Voodoo, the origins, le film documentaire de Samuel Lampaert s’attache à suivre le travail de ce photographe. Sans commentaires, sans volonté d’expliquer la situation et ses enjeux, Voodoo demande de la part du spectateur comme un apprivoisement. Film étrange par son regard d’abord descriptif et qui nous place dans une distance où ne joue aucune sympathie pour le personnage principal, le photographe, Voodoo nous entraîne progressivement à dépasser une situation un rien déplaisante car matinée de voyeurisme pour nous donner à comprendre ce qui se joue dans les enjeux de cette démarche photographique.
Jouant des rencontres voulues par le photographe et son guide, gardant ces instants de déambulation où les questions que ces rencontres entrainent s’énoncent et rebondissent, Samuel Lampaert nourrit avec beaucoup d’à-propos son film de commentaires face caméra d’un anthropologue africain qui explique l’histoire du voodoo et éclaire les différentes facettes de ses pratiques.
De photos en ph
otos on comprend mieux ce souci de garder une trace, de révéler en quelque sorte ce qui fait du voodoo une réalité incontournable d’un mode de vie.

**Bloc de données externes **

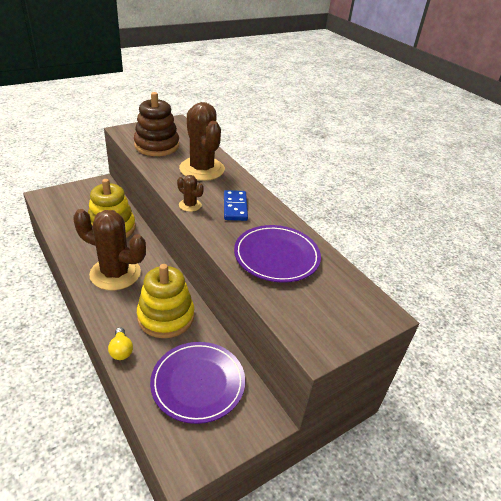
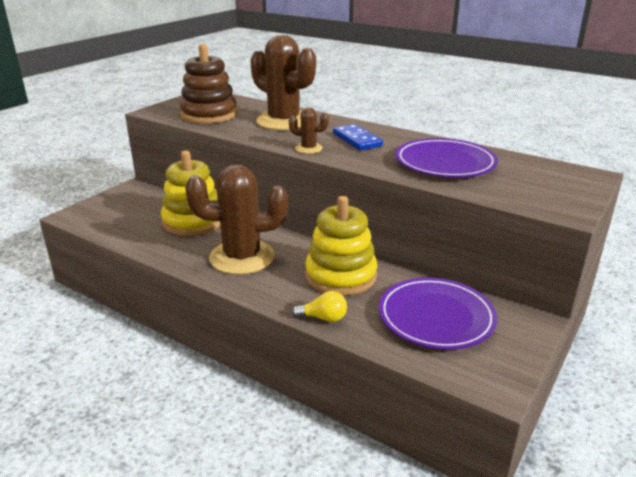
camera: 20 degrees left, 10 degrees down
(121, 350) = (323, 318): yellow light bulb -> yellow light bulb turned 45 degrees counterclockwise

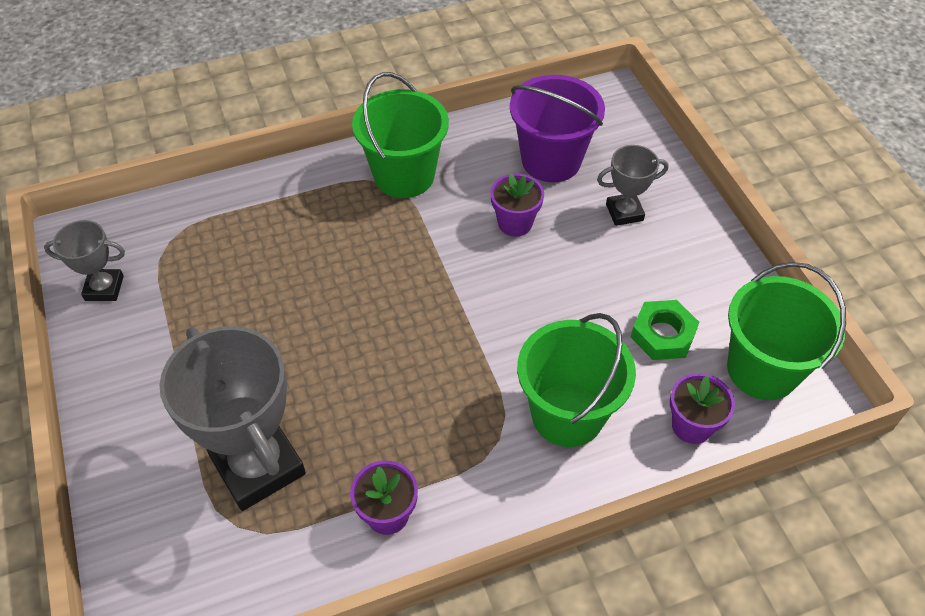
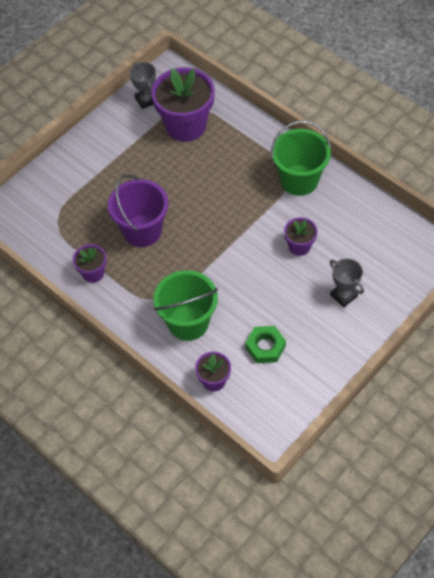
camera: 65 degrees right, 5 degrees up
(200, 259) = (185, 126): none -> purple flower pot
(258, 465) = (89, 212): grey trophy -> none
(551, 160) = (360, 243): purple bucket -> purple bucket (142, 231)
(762, 369) = (271, 403): green bucket -> none

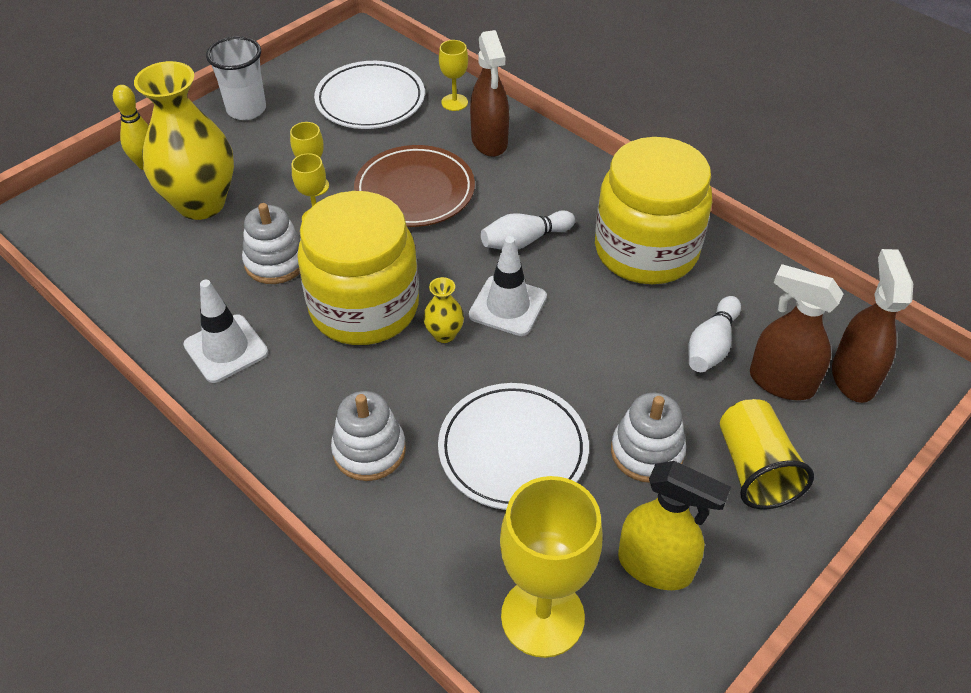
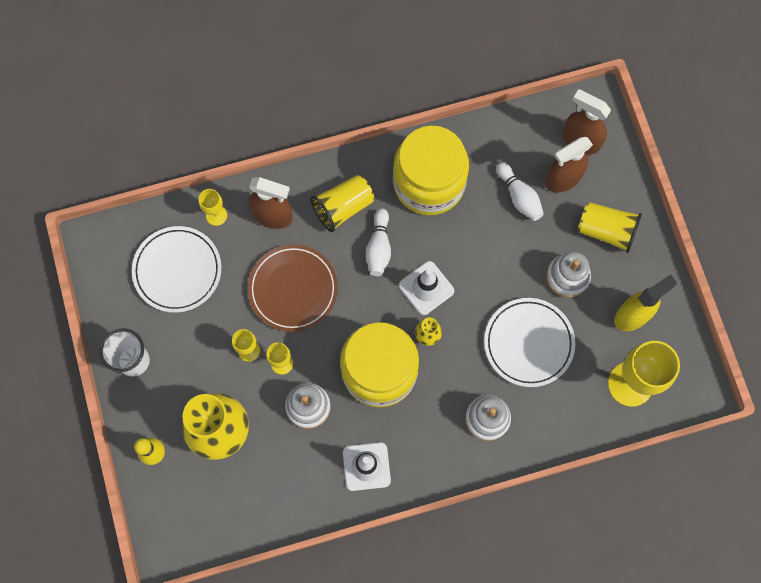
camera: 60 degrees left, 25 degrees up
(548, 191) = (343, 207): none -> yellow cup

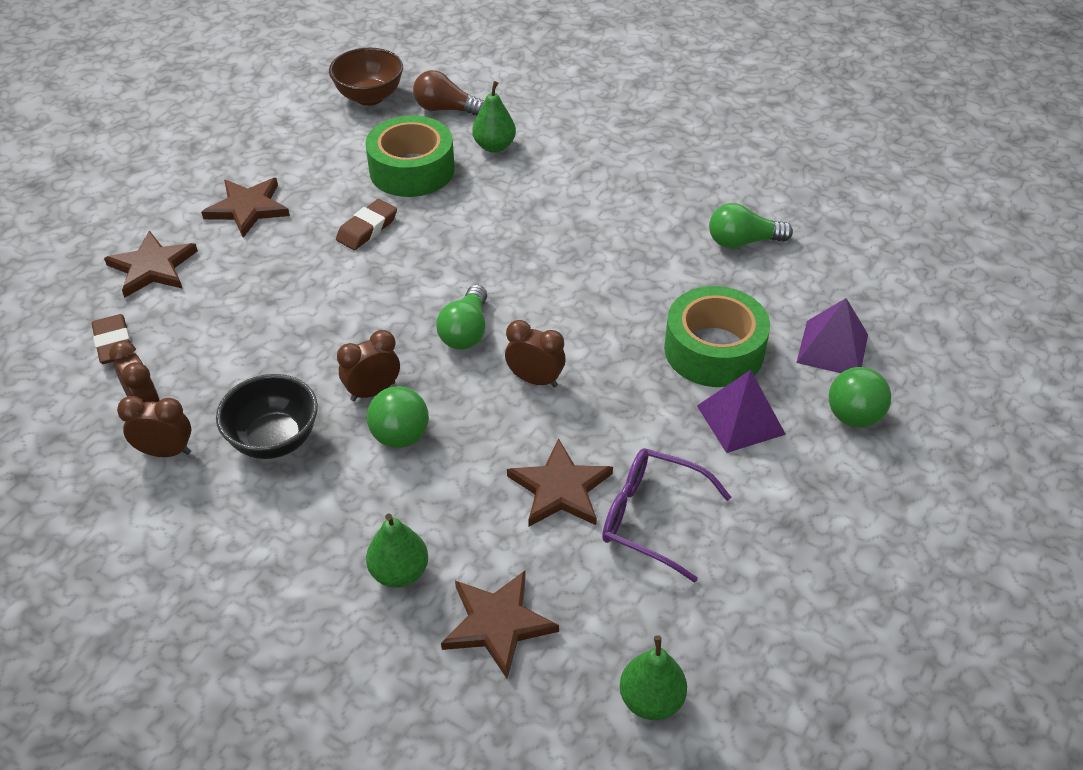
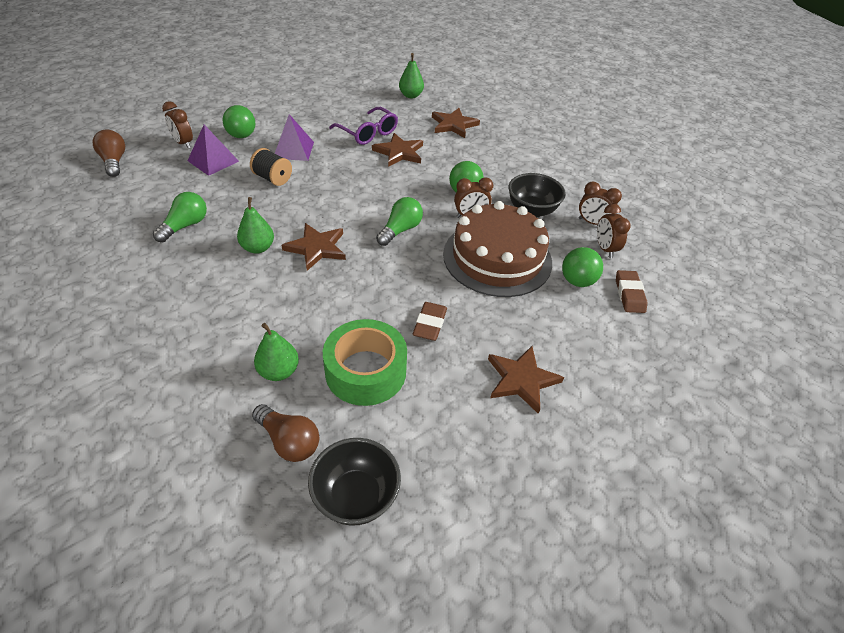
camera: 160 degrees left, 0 degrees up
(152, 267) = (605, 347): brown star -> brown star (317, 248)
(189, 338) = (577, 281): none -> green ball
(310, 336) = (497, 258): none -> brown cake
(367, 229) = (430, 324): brown eraser -> brown eraser turned 45 degrees counterclockwise
(369, 97) = (356, 496): brown bowl -> black bowl
(399, 572) = (486, 148): green pear -> green pear (258, 248)
(535, 380) = (378, 195): brown clock -> brown clock (183, 143)
(714, 350) = (273, 178): green tape -> black spool
(743, 241) = (185, 226): green light bulb -> green light bulb turned 75 degrees counterclockwise
(957, 294) = (114, 162): none -> brown light bulb

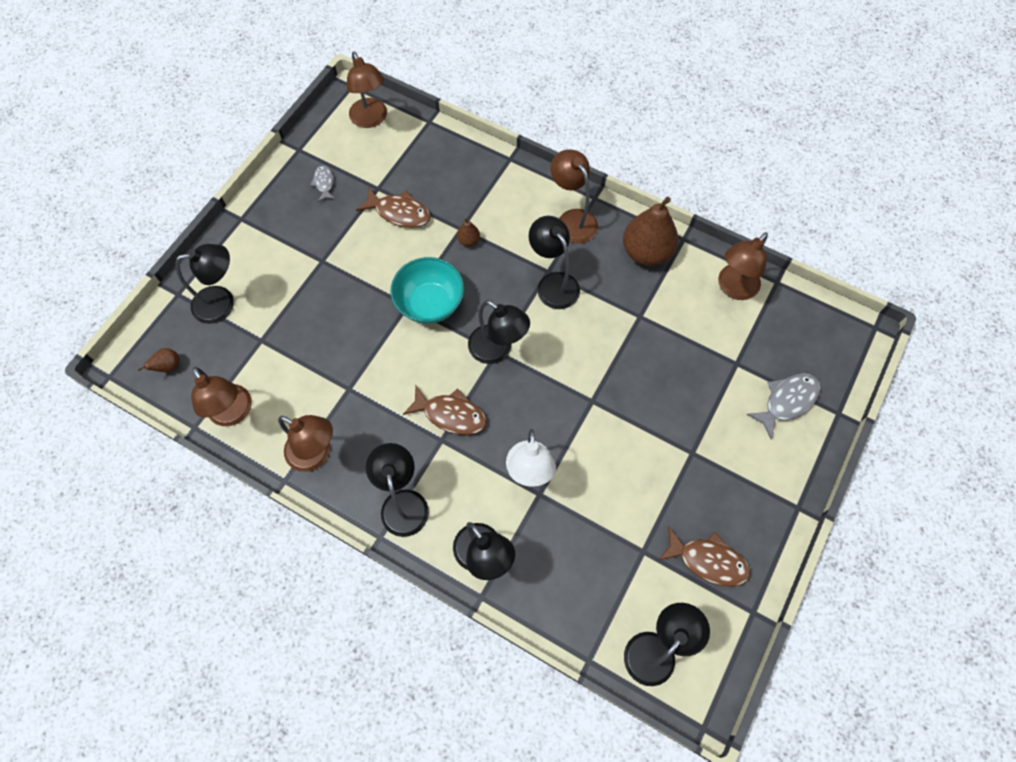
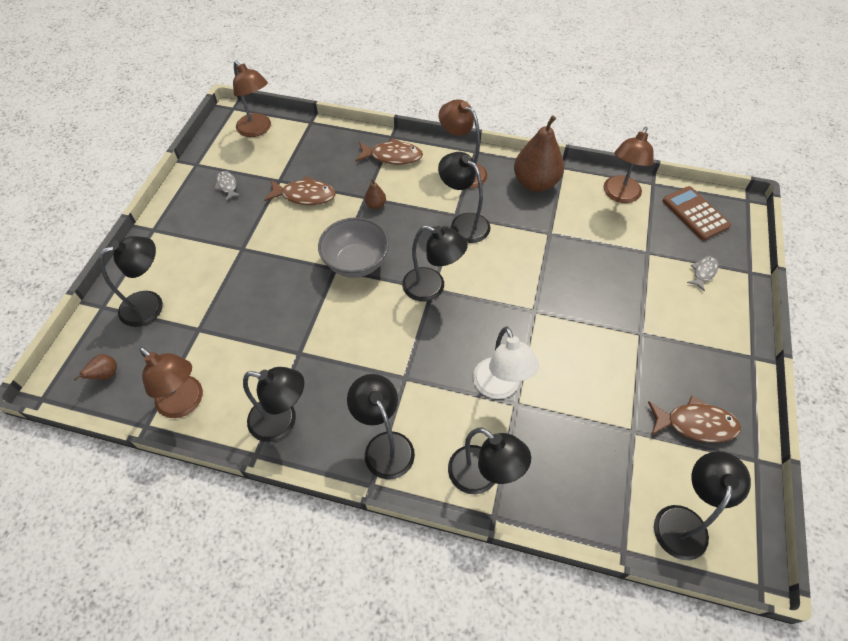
camera: 15 degrees left, 10 degrees down
(316, 454) = (282, 421): brown lamp -> black lamp
(430, 303) = (356, 262): turquoise bowl -> grey bowl
(451, 414) = (406, 353): brown fish -> brown fish (392, 156)
(787, 401) = (703, 272): grey fish -> grey fish, size x0.58
(808, 330) = (695, 213): none -> brown calculator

Et comme le film se termine et cette fin est une réelle surprise, se dessine un projet assez formidable où se manifeste à l’œuvre une réelle transformation de ce mode de vie.
Ici enfin l’acte de photographier perd toute dimension de voyeurisme, toute effet d’innocence un rien méprisante, un rien condescendante pour nous faire vivre ce que cet acte de regarder et de conserver à de plus important. On pense à ce photographe américain E. S. Curtis qui parcourant les Etats-Unis en photographiant les indiens dans ce qu’ils avaient de plus vrais et de plus dignes, appelait tout un chacun à les voir autrement que comme des sauvages hébétés en voie de disparition.
Cinéma du visible et de l’invisible, de la mémoire et de la transmission, Voodoo œuvre à un devenir commun aux mondes blanc et noir et la force et la qualité du travail de Samuel Lampaert comme cinéaste est à la hauteur de la conclusion de son film, magistral.